Beset by Christian guilt, the Continent won’t defend Christians persecuted by Islamists.
This year the leaders of France and Britain declared that their countries’ policies of multiculturalism had failed. As when Germany’s Angela Merkel made similar statements last year, Nicolas Sarkozy and David Cameron sparked a political firestorm.
Europe’s debate over multiculturalism, and how to deal with non-European immigrants, will only intensify as the full effects of the Arab Spring play out on our continent. But it’s worth stepping back to consider how we arrived at this point—how it became so controversial for a Western leader to affirm a preference for his own culture. In short, how did Europe lose confidence in its own civilization?
In their modern forms, the noble Western traditions of self-assessment and self-criticism have often degraded into sentimental self-flagellation. Consider Africa, whose underdevelopment many people blame on the West.
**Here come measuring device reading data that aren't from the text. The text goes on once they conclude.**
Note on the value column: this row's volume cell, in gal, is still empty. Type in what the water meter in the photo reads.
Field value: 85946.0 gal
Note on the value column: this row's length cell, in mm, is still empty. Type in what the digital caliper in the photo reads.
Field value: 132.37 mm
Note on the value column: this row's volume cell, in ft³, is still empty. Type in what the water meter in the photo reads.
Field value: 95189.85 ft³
This guilt over Africa’s poverty is a sentiment that underlies Western development aid. But the question to ask is not, “Why are poor countries poor?” The right question is, “Why are wealthy countries wealthy?” In the beginning we were all poor.
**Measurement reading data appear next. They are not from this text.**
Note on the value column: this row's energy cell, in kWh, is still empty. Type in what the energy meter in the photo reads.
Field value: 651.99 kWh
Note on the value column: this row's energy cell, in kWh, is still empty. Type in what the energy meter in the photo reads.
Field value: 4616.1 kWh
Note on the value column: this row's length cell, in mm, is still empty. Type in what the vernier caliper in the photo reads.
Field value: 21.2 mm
Whoever wants to study the rise of the West and the roots of our prosperity should go back to the Renaissance, if not to classical antiquity. Colonizing Africa had nothing to do with it; the interior of most of Africa was inaccessible until late in the 19th century. European colonizers also came late to North Africa and the Middle East, which for many centuries was ruled by the Ottomans. Europe is no more responsible for the underdevelopment of Africa than Rome was for the underdevelopment of Gaul.
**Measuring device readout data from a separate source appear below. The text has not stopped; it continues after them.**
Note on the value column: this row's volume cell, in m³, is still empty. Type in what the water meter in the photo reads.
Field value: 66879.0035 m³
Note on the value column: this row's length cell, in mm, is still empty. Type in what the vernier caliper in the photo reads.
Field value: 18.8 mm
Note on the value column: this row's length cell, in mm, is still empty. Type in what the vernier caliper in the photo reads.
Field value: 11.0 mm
Many people also hold great sympathy with the Palestinian people. That is understandable because their situation is indeed pitiful. But who bothers about the lot of Christians in the Middle East? Their situation is at least equally pitiful as that of Palestinians, if not more so.
At least 10% of Egypt’s population is Christian (Coptic). They are repressed and frequently live in misery. The Christian minorities in Syria, Iraq and Pakistan are also discriminated against. In Somalia, Islamists hunt down anyone in possession of a Bible. Yet no one in Europe seems to get excited about these crimes. Christianity appears to be a spent force in Europe, with the exceptions of Poland and Ireland. But for Christians in Asia, Africa, Arabia and beyond, it is not the anemic religion that it has become here. Third World Christians rightly feel deserted.